Thu. Apr 16th, 2026
A thoughtful woman sits at a desk with a laptop, looking uncertain, while the OpenAI logo, financial charts, a dollar sign, and a question mark float in the background, symbolizing the debate over whether OpenAI can become profitable.
OpenAI makes billions but spends even more. With new Walmart and Sam’s Club deals, can it finally turn AI into profit?

OpenAI is one of the most exciting companies in tech right now. Its tools are used by millions of people every day, and its name has become almost synonymous with artificial intelligence. But there’s a big question hanging over it: can OpenAI actually make money in the long run?

The Latest Numbers

In its most recent report OpenAI said it made about $4.3 billion in revenue in the first half of 2025. That’s a huge number for such a young company. But here’s the catch: its costs were around $6.8 billion in the same period, leading to a loss of $2.5 billion. Most of the spending went into research, development, and the enormous computing power needed to train and run its AI models.

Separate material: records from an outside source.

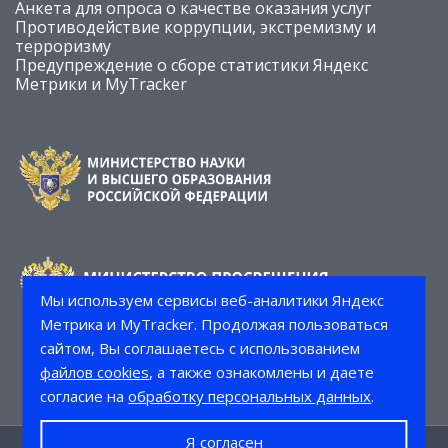
Анкета для опроса о качестве оказания услуг
Противодействие коррупции, экстремизму и
терроризму
Предупреждение о сборе статистики Яндекс
Метрики и MyTracker
Мы используем сервисы веб-аналитики Яндекс
Метрика и MyTracker. Продолжая пользоваться
сайтом, Вы соглашаетесь с использованием
файлов cookies
, а также ознакомлены и даете
согласие на
обработку персональных данных
.
Я согласен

So while money is coming in fast, even more is going out. That means OpenAI is still losing billions overall, despite its impressive growth.

Why Costs Are So High

Running advanced AI is not like running a normal software business. Every time someone uses ChatGPT, it requires expensive computing power. Training new models costs even more—sometimes billions of dollars for a single upgrade.

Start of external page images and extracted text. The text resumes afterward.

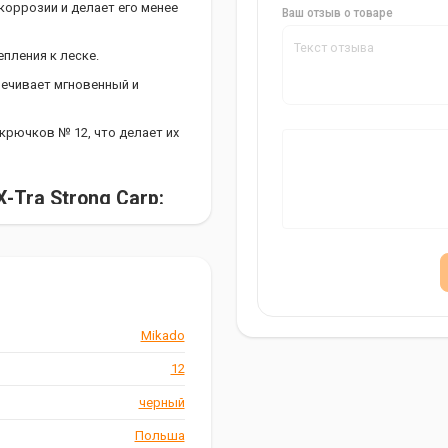
оррозии и делает его менее
Ваш отзыв о товаре
пления к леске.
печивает мгновенный и
крючков № 12, что делает их
-Tra Strong Carp:
Mikado
Надежный Партнер в
12
черный
альный выбор для рыболовов,
Польша
го прочность, надежность и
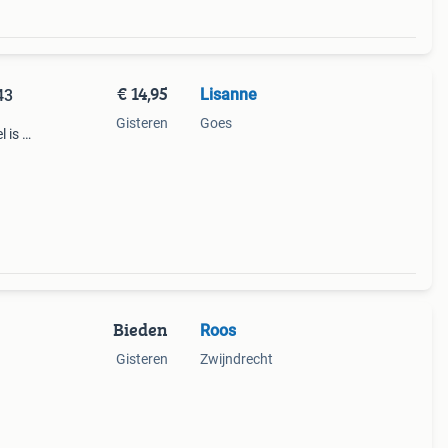
€ 14,95
Lisanne
43
Gisteren
Goes
 is in
Bieden
Roos
Gisteren
Zwijndrecht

This is very different from traditional software, where once the product is built, the cost of serving each new user is almost zero. For OpenAI, every new user adds to the bill.

The Price Ceiling Problem

Another challenge is how much people are willing to pay. Many users are used to free information online. Paying $20 a month for ChatGPT Plus is already a stretch for some. Businesses may pay more, but they also compare prices with other AI providers.

This creates a price ceiling: a limit to how much OpenAI can realistically charge before people start looking elsewhere.

Diminishing Returns

There’s also the issue of diminishing returns. The jump from earlier AI models to GPT‑3 and GPT‑4 felt dramatic. But each new version now costs more to build while delivering smaller improvements that most users barely notice. If the benefits don’t feel big enough, it’s hard to justify higher prices.

New Ways to Make Money

To solve these problems, OpenAI is looking for new income streams. Some of the most promising include:

  • Task automation (AI Agents): AI that doesn’t just answer questions but actually completes jobs—like booking travel, handling customer service, or managing office tasks.
  • Government contracts: Supplying AI for public services, defense, or healthcare could bring in steady, long-term revenue.
  • Shopping and advertising: This is already happening. In October 2025, OpenAI announced a deal with Walmart and Sam’s Club. Starting this fall, shoppers will be able to buy products directly inside ChatGPT using a new “Instant Checkout” feature. This turns ChatGPT into a shopping assistant and opens the door to advertising and sales commissions.
  • Industry-focused tools: Instead of just offering a general chatbot, OpenAI could build tailored solutions for areas like law, medicine, software development (vibe coding) or finance. For example, a legal assistant that drafts contracts or a medical tool that helps with patient notes. These kinds of focused tools can command higher prices because they solve very specific problems and needs.
  • Hardware and devices: OpenAI could also move into physical products or embedded systems, reducing reliance on cloud costs and creating new ways to reach customers.

The Competitive Twist

Here’s something worth thinking about: many startups today are building their own specialized tools on top of OpenAI’s technology. But if OpenAI itself starts offering these industry-focused solutions, it could end up competing directly with the very companies that rely on its platform today.

That makes the future of the AI market even harder to predict. Sometimes the pioneers who open the doors don’t end up being the ones who walk through them.

Final Thoughts

OpenAI has grown at an incredible pace, with billions in revenue and some of the most advanced AI models in the world. But the costs are even higher, and profitability is still out of reach.

The company’s future may depend less on building ever-larger models and more on creating products that deliver clear, practical value—whether that’s helping businesses save money, governments run more efficiently, or shoppers find what they need.

Will OpenAI be the long-term winner, or will new players step in once the path is cleared? That’s the billion-dollar—or maybe trillion-dollar—question.